黒のシックなドレスに身を包んだ沢田さんが登場して演奏が始まりました。バッハ作曲ケンプ編曲の《ラルゴ》(ピアノ協奏曲 ヘ短調 BWV1056の2楽章)の演奏が始まると、会場はしっとりと落ち着いた雰囲気で充たされ、私自身幸福な気持ちになっていきました。ブラームスの上述の編曲作品の演奏では、時には柔らかな表情に引き込まれ、時には厳しい迫力で切り裂かれたかのようになり、いずれも沢田さんらしいピアノの音色がきれいにまとめられていました。
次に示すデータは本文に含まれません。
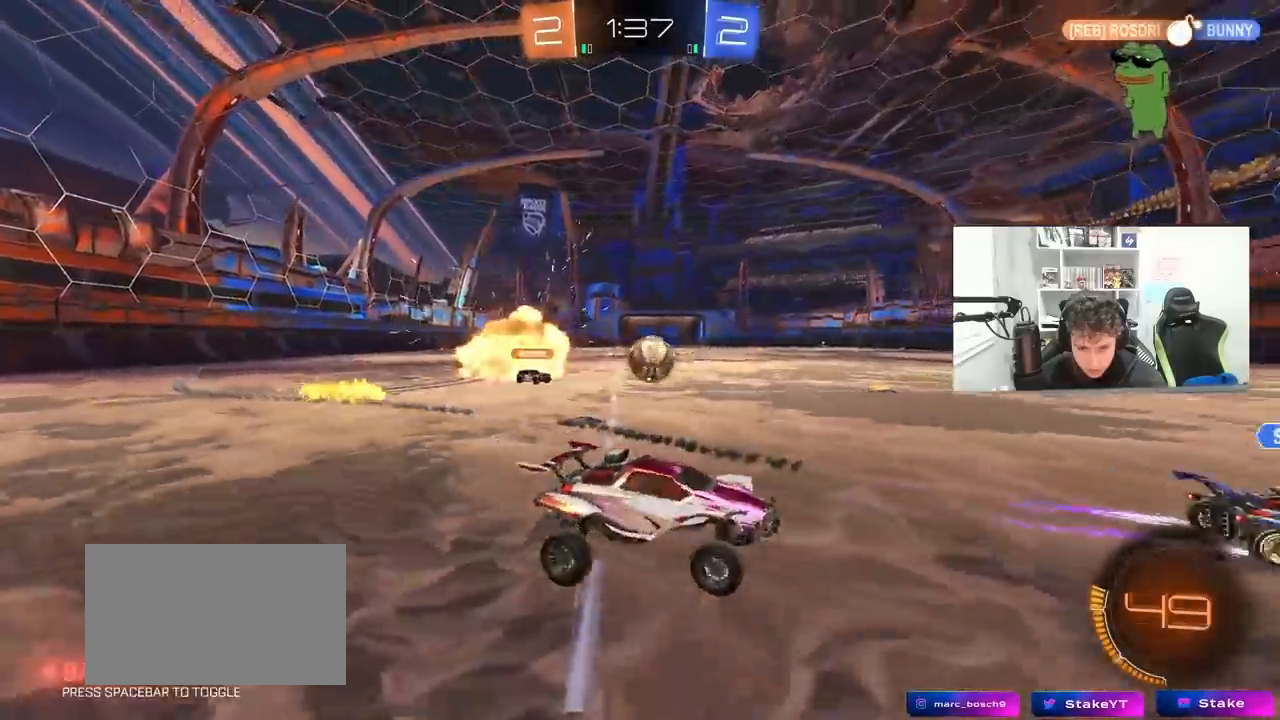
{"keys": ["a", "w"], "mouse": ["left"], "mouse_move": "down", "events": [[17, "d", "up"], [67, "a", "down"], [117, "a", "up"], [117, "w", "down"], [200, "mouse_right", "down"], [250, "a", "down"], [300, "mouse_left", "down"], [300, "shift", "down"], [350, "mouse_right", "up"], [400, "shift", "up"]]}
今回の目玉である後半の曲目は、ベートーヴェンの交響曲第五番をリストがピアノ用に編曲したものです。この、作品としても編成も大きな原曲を、ピアノ一台で弾こうという試みそのものが、19世紀のピアニストらしい発想です。10本の指をフル活用して強弱も緩急もたった一人でやり遂げるのですから、超絶技巧以外のなにものでもありません。オーケストラの音を模しているだけにとどまらず、ピアノ奏法に独特のやり方、たとえば右手と左手をわざと交差させたり、短いフレーズをあえて両手を使って弾くといった両手の使い方には、当時最高のピアニストであったリストらしい「見せる」ための工夫がありました。この曲を体力の限りに弾ききった沢田さんの顔には汗が光っていました。スポーツさながらの活力をともなった演奏に、聴き手は最高の敬意を払って拍手を送りました。ピアノが作り出す音楽の力の大きさを再認識できた演奏会だったと思います。(T.)